The angel is prophesying about what will happen in Persia in the next few years. A concise site I found, (http://www.herealittletherealittle.net/index.cfm?page_name=Daniel11). explains this verse well. The prophecy was handed to Daniel during the reign of Cyrus the Great. After Cyrus, the next three Persian kings were Cambyses II, Gaumata the Magian, and Darius the Great (Darius II). Darius the Great had a son named Xerxes who, from childhood, was raised to punish the nascent empire of Greece. Have you ever seen “300”, the graphic novel movie that tells the story of the Battle of Thermopylae?

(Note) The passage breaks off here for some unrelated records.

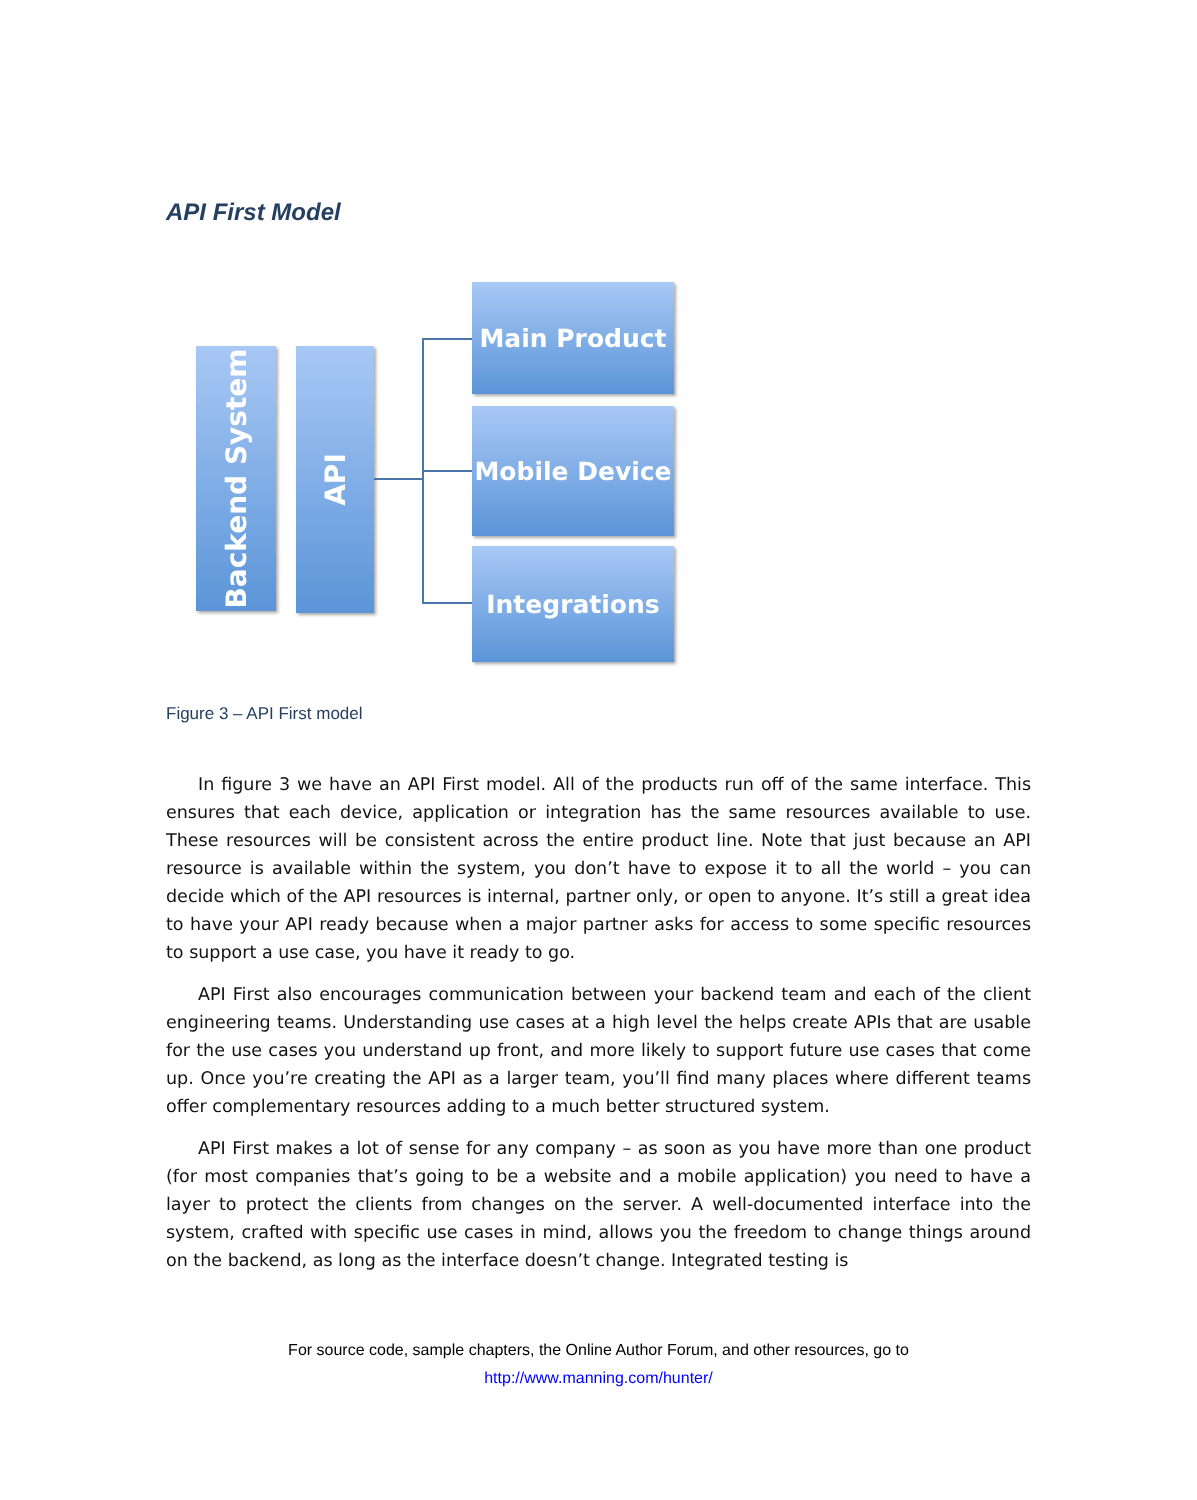API First Model
Backend System
API
Main Product
Mobile Device
Integrations
Figure 3 – API First model
In figure 3 we have an API First model. All of the products run off of the same interface. This ensures that each device, application or integration has the same resources available to use. These resources will be consistent across the entire product line. Note that just because an API resource is available within the system, you don’t have to expose it to all the world – you can decide which of the API resources is internal, partner only, or open to anyone. It’s still a great idea to have your API ready because when a major partner asks for access to some specific resources to support a use case, you have it ready to go.
API First also encourages communication between your backend team and each of the client engineering teams. Understanding use cases at a high level the helps create APIs that are usable for the use cases you understand up front, and more likely to support future use cases that come up. Once you’re creating the API as a larger team, you’ll find many places where different teams offer complementary resources adding to a much better structured system.
API First makes a lot of sense for any company – as soon as you have more than one product (for most companies that’s going to be a website and a mobile application) you need to have a layer to protect the clients from changes on the server. A well-documented interface into the system, crafted with specific use cases in mind, allows you the freedom to change things around on the backend, as long as the interface doesn’t change. Integrated testing is
For source code, sample chapters, the Online Author Forum, and other resources, go to
http://www.manning.com/hunter/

The Xerxes of that movie is the Xerxes prophesied by the angel (though, in real life, he wasn’t a bald, half-naked giant).
Xerxes would rule the Median-Persian empire seventy years after Daniel received this prophecy. He ruled from 486-465 BC, while the prophecy was given at approximately 535 BC. This isn’t the first time that Daniel had been given foretelling of empires to rule the known world. He had previously passed along God’s divine visions to Nebuchadnezzar about the empires that would rule after his own. This same knowledge was passed to Belshazzar (specifically about his impending doom), and from Gabriel to Daniel several chapters ago.

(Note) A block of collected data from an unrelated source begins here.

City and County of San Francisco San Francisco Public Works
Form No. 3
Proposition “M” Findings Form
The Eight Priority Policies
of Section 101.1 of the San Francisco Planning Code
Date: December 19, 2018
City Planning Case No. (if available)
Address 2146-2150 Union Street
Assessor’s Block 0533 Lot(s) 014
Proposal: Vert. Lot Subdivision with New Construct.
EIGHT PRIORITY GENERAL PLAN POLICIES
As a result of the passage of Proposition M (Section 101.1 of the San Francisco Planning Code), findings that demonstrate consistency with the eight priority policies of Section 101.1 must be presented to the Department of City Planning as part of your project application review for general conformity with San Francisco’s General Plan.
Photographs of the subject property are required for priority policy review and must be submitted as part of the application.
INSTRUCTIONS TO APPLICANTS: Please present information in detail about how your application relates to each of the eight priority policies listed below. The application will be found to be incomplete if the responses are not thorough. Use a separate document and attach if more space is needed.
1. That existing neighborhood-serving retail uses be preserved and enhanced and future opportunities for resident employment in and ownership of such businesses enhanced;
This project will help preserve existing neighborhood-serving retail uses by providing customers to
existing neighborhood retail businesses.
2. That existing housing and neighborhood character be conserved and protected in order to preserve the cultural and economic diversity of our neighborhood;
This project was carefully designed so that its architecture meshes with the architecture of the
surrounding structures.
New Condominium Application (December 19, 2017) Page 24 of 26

The source I listed mentions how Daniel is one of the few books in the Bible that can be specifically dated to known events, namely how the times described in chapter 11 line up with historically verified events and people. Thus, this book is a crossover from the supernatural into the empirical. The veracity and historical reliability of what is described in this chapter lend believability to the entire Bible. What seems fantastic is, in reality, factual, verifiable.
And that’s part of the beauty of it. We exercise faith in the Bible by believing it, but then we find history usually backs it up. Not only, but the words Daniel records are those uttered by an angel (possibly the angel Gabriel, though this is disputable). That’s amazing. This isn’t the first time angels spoke to people; it happened with Lot in Sodom, and to Abraham, and to Elisha, Zechariah the father of John the Baptist, the virgin Mary, Jesus’ disciples, and more. Indeed, there are more instances recorded in the Bible of things angels told ordinary people than there are most words recorded from most of the ancient kings and emperors of Europe, Asia, and Africa combined.
For further reading: Daniel 11:3
Lord Jesus, thank You for recording Your angels’ words to men over the years. Thank You for the lessons You teach us through them, and for protecting us all throughout history.